2. Lorsque le juge des référés est saisi, sur le fondement de l’article L. 521-3 susvisé du code de justice administrative, aux fins d’enjoindre à l’administration de prendre toute mesure utile dans un sens déterminé, il doit veiller à ce que cette demande présente un caractère d’urgence et d’utilité, qu’elle ne se heurte à aucune contestation sérieuse et que la mesure demandée ne fasse obstacle à l’exécution d’aucune décision administrative.

3. Il résulte de l’instruction que par un jugement n°2311950 du 16 mai 2025, le juge du tribunal administratif de Cergy-Pontoise a annulé l’arrêté du préfet des Hauts-de-Seine du 18 juin 2023 et lui a enjoint de restituer à M. A... sa carte de résident dans un délai de trente jours. De plus, il résulte également de l’instruction de M. A... a saisi le tribunal administratif de Cergy-Pontoise d’une demande d’exécution dudit jugement, le 12 septembre 2025, cette procédure étant actuellement en cours. Dans ces conditions, la demande du requérant, présentée sur le fondement de l’article L. 521-3 du code de justice administrative, tendant à ce que le juge des référés enjoigne au préfet des Hauts-de-Seine de lui délivrer un rendez-vous pour lui restituer sa carte de résident est dépourvue d’utilité dès lors qu’une telle injonction a déjà été prononcée par le juge du fond et qu’une demande d’exécution a été introduite devant le tribunal.

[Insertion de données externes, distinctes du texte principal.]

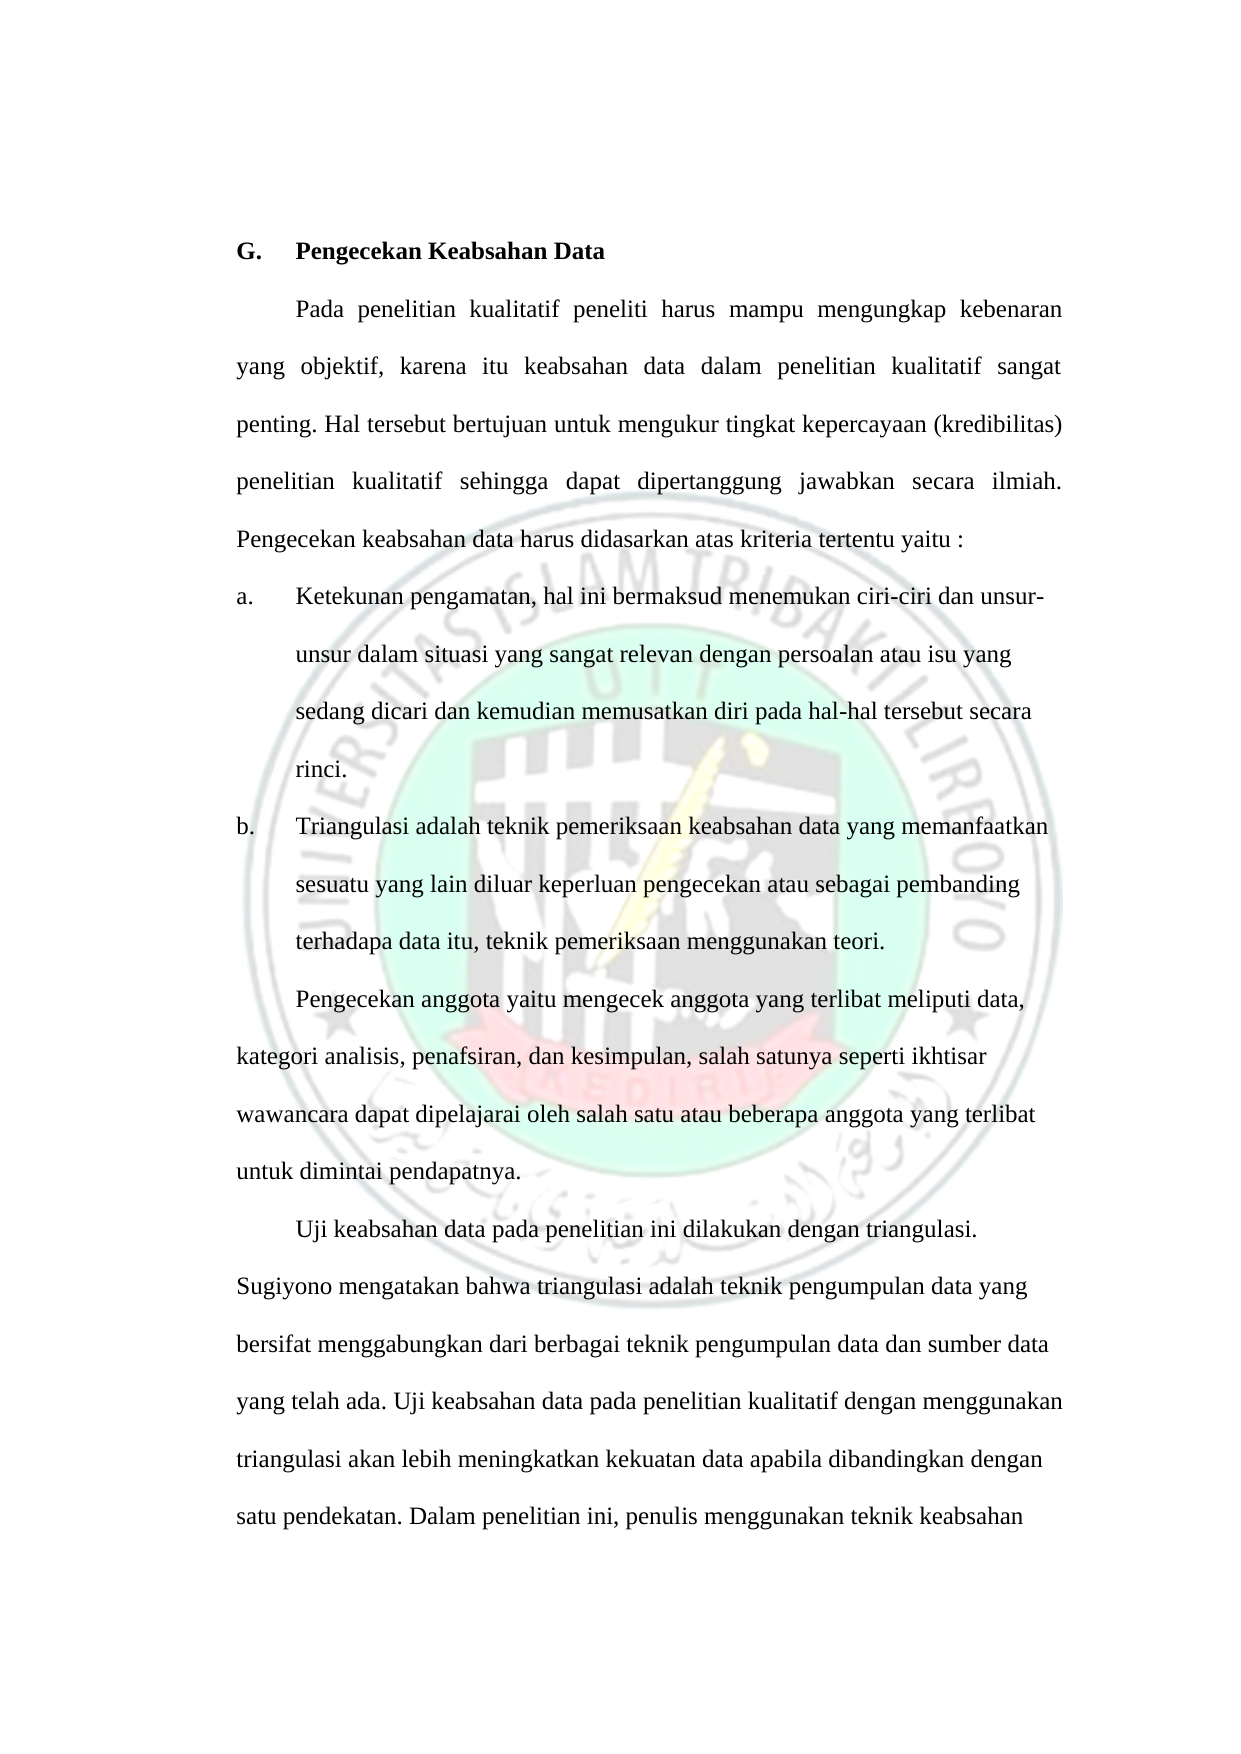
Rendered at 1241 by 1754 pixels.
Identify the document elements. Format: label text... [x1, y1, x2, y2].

list Triangulasi adalah teknik pemeriksaan keabsahan data yang memanfaatkan sesuatu yang lain diluar keperluan pengecekan atau sebagai pembanding terhadapa data itu, teknik pemeriksaan menggunakan teori. [236, 811, 1063, 955]
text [236, 1214, 1063, 1530]
text Pengecekan anggota yaitu mengecek anggota yang terlibat meliputi data, kategori analisis, penafsiran, dan kesimpulan, salah satunya seperti ikhtisar wawancara dapat dipelajarai oleh salah satu atau beberapa anggota yang terlibat untuk dimintai pendapatnya. [236, 984, 1063, 1185]
text Pada penelitian kualitatif peneliti harus mampu mengungkap kebenaran yang objektif, karena itu keabsahan data dalam penelitian kualitatif sangat penting. Hal tersebut bertujuan untuk mengukur tingkat kepercayaan (kredibilitas) penelitian kualitatif sehingga dapat dipertanggung jawabkan secara ilmiah. Pengecekan keabsahan data harus didasarkan atas kriteria tertentu yaitu : [236, 294, 1063, 552]
text G. Pengecekan Keabsahan Data [236, 236, 1063, 265]
list Ketekunan pengamatan, hal ini bermaksud menemukan ciri-ciri dan unsur-unsur dalam situasi yang sangat relevan dengan persoalan atau isu yang sedang dicari dan kemudian memusatkan diri pada hal-hal tersebut secara rinci. [236, 581, 1063, 782]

4. Il résulte de ce qui précède que la requête de M. A... doit être rejetée en toutes ses conclusions, y compris celles présentées au titre des dispositions de l'article L.761-1 du code de justice administrative.



O R D O N N E :


Article 1er : La requête de M. A... est rejetée.

Article 2 : La présente ordonnance sera notifiée à M. B... A....







Fait à Cergy, le 05 février 2026.

La juge des référés,

signé

C. Cordary

La République mande et ordonne au ministre de l’intérieur en ce qui le concerne ou à tous commissaires de justice à ce requis en ce qui concerne les voies de droit commun contre les parties privées, de pourvoir à l’exécution de la présente décision.